I finished this book in about 1.5 weeks.  I had some airplane travel time but I was riveted.  I was appalled, saddened, and shocked at the same time.  The book is a true story about a company named Theranos founded by Stanford dropout Elizabeth Holmes that appears to have falsified and misled investors, partners, and even worse its end customers:  People who were hoping to get better health care.

What made me the saddest was that Elizabeth Holmes could have been what many people, including my own three daughters, could have looked up to.  A brilliant charismatic leader on the forefront of the world of tech and health care, breaking glass, and making huge improvements in society.  We’ve seen the tech mogul story repeated with Gates, Jobs, Musk, Ellison, Bezos, etc.  But they’re all white dudes.  As a culture in tech we are craving some serious diversity and we get more lip service than real results.  Perhaps the reason Holmes was able to fool so many people was that she filled that void.  Would she had had as much success if she were a dude?  What sort of different treatment would she have received?

The book shows that her one great skill was to share a vision and get powerful people to buy into that vision.  The other thing it proved to me was how important transparency is.  I’ve seen it so many places where people don’t want transparency because it exposes people.  I first felt this when we did peer programming with my startup company Sumavi.  I was exposed for what I knew and didn’t know.  It was just one other coworker but I remember there was no time to goof around or slack off.  There was no time to pretend I knew something when I didn’t.

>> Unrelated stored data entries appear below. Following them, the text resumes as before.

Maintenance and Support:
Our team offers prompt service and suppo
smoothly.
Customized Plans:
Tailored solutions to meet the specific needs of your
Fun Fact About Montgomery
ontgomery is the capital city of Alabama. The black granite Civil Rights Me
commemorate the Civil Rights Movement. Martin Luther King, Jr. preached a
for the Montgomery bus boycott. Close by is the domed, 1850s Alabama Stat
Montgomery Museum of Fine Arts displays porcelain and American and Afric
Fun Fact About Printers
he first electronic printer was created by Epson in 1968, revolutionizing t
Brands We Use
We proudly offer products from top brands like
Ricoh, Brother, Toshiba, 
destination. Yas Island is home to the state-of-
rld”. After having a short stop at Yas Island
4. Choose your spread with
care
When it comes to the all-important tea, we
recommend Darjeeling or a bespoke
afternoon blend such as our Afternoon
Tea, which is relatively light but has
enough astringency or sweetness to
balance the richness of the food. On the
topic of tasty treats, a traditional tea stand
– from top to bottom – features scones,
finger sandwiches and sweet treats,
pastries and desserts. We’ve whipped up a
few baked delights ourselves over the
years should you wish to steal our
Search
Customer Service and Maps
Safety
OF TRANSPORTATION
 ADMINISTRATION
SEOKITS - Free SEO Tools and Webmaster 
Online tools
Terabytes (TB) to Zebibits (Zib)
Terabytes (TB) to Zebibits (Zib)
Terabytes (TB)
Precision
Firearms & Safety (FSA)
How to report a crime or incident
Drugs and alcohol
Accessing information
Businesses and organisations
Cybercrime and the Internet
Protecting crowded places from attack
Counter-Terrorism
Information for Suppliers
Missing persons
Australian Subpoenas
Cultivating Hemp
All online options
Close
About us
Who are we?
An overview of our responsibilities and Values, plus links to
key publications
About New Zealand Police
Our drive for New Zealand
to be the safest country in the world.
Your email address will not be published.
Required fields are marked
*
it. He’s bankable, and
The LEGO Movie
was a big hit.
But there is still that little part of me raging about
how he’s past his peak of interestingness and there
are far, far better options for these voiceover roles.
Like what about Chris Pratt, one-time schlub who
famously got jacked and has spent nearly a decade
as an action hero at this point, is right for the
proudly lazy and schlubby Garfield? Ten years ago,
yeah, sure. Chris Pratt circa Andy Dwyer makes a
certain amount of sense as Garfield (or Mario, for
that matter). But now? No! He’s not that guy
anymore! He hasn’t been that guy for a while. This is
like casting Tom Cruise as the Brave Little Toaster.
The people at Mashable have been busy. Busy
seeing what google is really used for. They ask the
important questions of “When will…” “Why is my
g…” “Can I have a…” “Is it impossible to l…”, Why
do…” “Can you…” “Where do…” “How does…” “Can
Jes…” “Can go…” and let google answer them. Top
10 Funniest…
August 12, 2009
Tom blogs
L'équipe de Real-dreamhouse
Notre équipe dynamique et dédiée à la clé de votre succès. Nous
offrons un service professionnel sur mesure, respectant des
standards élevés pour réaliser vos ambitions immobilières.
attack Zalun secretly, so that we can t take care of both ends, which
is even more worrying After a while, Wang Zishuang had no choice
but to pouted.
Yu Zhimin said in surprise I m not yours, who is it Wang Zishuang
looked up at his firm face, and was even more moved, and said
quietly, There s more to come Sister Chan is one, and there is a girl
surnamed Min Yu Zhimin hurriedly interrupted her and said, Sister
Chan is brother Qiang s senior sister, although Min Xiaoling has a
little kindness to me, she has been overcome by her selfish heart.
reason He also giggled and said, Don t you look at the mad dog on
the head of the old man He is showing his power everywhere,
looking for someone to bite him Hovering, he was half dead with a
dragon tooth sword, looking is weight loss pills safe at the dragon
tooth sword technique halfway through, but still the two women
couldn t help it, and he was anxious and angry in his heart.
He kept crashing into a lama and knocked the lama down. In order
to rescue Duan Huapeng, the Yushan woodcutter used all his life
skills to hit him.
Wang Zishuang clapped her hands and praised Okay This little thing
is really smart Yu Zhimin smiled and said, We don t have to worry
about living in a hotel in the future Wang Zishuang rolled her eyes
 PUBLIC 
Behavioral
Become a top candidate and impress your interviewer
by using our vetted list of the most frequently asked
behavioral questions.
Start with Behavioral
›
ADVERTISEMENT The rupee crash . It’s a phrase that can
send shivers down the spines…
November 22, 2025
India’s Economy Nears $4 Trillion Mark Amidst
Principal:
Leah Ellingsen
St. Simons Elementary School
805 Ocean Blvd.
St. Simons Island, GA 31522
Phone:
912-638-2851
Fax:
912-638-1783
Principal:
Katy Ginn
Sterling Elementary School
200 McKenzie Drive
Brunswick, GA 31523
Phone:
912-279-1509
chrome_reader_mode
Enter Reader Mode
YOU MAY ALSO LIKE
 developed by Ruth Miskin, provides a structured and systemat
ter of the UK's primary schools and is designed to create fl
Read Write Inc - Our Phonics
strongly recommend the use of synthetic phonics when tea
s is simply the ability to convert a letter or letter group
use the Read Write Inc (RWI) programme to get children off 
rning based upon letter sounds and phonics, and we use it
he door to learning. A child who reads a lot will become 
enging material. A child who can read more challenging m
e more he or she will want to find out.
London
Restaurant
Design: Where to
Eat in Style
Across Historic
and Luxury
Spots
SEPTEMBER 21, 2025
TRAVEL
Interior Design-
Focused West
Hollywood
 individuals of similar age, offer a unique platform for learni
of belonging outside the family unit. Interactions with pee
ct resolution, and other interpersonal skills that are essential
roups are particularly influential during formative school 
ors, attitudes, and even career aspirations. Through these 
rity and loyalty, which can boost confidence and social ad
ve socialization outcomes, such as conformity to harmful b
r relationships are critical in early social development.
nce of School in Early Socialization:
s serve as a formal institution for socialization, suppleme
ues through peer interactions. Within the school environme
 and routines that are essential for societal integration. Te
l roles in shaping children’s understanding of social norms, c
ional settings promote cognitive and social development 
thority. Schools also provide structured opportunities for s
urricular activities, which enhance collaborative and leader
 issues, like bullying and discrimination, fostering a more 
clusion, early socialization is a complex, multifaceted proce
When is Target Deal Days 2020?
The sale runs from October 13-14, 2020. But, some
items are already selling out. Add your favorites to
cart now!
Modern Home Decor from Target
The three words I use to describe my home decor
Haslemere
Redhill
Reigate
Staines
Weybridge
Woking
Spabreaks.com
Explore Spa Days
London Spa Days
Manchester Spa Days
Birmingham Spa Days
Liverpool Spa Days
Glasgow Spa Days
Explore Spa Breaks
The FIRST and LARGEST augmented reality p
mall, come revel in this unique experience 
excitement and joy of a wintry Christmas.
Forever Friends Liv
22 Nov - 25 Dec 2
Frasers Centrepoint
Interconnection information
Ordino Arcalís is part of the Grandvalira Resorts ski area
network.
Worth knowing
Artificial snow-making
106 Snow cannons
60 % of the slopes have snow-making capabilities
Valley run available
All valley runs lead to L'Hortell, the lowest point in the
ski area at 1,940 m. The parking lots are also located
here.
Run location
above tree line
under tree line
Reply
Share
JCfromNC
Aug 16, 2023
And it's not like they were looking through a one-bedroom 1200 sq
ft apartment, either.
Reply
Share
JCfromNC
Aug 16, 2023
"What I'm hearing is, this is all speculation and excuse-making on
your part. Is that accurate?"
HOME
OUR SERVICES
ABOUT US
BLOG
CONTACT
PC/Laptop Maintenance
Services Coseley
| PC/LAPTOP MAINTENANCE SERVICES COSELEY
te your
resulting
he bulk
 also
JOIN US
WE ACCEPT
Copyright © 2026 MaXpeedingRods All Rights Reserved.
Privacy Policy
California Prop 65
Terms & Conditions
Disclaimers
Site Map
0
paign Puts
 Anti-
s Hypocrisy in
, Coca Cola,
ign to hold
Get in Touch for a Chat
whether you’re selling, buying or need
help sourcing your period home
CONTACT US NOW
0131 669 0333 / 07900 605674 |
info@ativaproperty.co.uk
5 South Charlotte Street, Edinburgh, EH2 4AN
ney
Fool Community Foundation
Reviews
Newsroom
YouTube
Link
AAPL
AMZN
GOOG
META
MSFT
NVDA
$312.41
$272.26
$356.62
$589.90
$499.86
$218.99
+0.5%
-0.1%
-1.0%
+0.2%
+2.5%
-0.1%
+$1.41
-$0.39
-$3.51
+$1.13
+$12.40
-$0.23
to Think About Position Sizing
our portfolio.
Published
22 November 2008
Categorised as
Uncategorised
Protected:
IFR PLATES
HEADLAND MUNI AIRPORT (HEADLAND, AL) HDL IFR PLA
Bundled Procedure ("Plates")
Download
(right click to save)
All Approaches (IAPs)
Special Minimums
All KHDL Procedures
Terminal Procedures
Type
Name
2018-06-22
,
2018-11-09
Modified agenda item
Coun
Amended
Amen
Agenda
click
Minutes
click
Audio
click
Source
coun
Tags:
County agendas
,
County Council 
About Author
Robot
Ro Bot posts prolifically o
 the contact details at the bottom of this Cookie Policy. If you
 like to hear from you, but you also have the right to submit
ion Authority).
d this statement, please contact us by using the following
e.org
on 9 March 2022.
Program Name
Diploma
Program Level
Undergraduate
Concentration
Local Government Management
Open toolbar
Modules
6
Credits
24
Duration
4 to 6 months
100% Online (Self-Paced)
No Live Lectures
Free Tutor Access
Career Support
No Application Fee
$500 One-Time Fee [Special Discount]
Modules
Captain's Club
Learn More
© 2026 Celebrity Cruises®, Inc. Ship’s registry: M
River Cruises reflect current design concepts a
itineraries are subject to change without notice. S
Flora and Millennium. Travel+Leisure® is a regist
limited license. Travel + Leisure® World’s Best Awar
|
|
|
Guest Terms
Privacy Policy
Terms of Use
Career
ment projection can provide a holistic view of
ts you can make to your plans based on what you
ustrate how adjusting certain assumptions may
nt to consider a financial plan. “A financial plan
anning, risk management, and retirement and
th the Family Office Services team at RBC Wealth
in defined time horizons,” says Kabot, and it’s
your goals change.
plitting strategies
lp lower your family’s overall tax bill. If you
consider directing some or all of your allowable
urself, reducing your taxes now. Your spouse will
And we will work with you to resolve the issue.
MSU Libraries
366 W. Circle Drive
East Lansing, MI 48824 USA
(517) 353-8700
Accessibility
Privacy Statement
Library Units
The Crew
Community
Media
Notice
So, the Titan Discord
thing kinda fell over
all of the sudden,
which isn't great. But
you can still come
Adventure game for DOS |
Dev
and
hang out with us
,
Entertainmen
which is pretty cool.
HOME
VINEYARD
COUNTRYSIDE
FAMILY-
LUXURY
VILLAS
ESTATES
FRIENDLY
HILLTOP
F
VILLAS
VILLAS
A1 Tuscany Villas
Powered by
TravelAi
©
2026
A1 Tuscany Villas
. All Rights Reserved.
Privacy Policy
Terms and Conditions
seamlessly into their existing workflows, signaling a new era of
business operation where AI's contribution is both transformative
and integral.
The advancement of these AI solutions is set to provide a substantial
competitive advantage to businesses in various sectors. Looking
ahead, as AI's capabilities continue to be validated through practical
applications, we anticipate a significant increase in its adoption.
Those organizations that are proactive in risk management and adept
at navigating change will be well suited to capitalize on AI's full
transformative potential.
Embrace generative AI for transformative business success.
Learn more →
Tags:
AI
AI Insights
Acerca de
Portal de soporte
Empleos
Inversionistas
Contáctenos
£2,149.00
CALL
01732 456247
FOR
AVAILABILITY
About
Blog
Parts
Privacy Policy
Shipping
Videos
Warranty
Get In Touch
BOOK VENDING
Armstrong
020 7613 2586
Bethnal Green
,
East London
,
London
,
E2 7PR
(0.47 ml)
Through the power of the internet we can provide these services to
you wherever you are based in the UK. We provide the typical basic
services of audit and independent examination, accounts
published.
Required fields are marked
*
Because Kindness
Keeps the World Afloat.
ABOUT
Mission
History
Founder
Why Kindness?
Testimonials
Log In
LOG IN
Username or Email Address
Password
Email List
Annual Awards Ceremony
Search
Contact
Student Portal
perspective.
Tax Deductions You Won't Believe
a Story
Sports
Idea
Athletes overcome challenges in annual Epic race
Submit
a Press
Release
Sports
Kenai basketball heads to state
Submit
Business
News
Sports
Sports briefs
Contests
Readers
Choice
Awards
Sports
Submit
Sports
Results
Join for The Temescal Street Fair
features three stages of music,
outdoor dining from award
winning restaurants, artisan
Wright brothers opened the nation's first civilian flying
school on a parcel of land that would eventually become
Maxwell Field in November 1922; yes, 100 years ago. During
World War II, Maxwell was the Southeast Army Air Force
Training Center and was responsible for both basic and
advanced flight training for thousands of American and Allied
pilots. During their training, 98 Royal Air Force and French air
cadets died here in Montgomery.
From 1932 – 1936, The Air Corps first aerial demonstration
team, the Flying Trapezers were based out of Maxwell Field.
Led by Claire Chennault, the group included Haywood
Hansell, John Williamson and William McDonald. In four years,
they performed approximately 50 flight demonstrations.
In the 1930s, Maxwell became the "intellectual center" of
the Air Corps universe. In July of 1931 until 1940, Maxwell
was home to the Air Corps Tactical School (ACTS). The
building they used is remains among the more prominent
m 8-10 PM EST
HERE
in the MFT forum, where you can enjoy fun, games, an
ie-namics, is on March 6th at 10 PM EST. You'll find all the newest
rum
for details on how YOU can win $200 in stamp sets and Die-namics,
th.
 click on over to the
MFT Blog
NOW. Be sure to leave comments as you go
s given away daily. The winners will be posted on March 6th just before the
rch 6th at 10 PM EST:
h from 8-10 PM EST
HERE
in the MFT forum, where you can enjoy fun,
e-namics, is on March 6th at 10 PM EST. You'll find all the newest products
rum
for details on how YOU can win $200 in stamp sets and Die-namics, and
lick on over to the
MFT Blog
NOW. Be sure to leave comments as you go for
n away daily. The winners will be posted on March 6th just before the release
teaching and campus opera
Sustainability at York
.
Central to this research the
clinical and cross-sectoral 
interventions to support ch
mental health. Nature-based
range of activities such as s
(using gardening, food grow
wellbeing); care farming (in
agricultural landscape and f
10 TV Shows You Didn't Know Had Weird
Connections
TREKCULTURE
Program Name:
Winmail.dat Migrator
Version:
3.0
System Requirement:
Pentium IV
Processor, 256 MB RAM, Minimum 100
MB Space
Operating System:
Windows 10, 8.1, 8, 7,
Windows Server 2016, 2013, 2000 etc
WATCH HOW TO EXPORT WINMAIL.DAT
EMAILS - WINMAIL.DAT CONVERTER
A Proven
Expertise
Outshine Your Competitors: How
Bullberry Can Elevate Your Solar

However, transparency makes you better and makes you perform better.  What if everyone knew what you were doing all throughout the day?  Would it shame you or make you feel proud?  With Holmes we learn that with that lack of transparency nobody in the company really understood what was happening.

Ironically, what aggravated me in the book was the focus on time at the desk.  Sunny and Elizabeth both kept a tally of who worked long hours.  I’ve been a huge proponent of life balance, and Cisco has been a great company to work for on that front.  But I’ve seen so many times where time at the office does not translate to productivity.  In fact, I am betting that deep focus for 4 hours trumps any of those 12-16 hour days.

Lastly, what shocked me in the book (but I guess it shouldn’t anymore) is guess who went to jail?  Nobody.  Nobody admitted any wrongdoing, and yet Sunny and Elizabeth are as free as you and me right now.  I don’t understand this mentality.  This is the same mentality our current president of the United States has:  Never admit you did anything wrong.  I hope this trend goes away.  Elizabeth idolized Steve Jobs and tried to imitate some of his mannerisms.  Having read this book and the account of Steve Jobs in Walter Isaacson’s biography, the one thing Holmes didn’t seem to get was the passion that Jobs had.  Isaacson talks again and again on how Jobs would get emotional and cry in front of different people cause he felt so strongly about certain things.  It’s hard to know from this book what Holmes really cared about.  And to me this is one of the saddest parts of the story:  Holmes never provided any information to Carreyrou, but instead tried to destroy and threaten him.  I would really like to have more of her side of the details, but I don’t think we’ll get that.  For now, we can just take the lesson that being honest is really a good idea.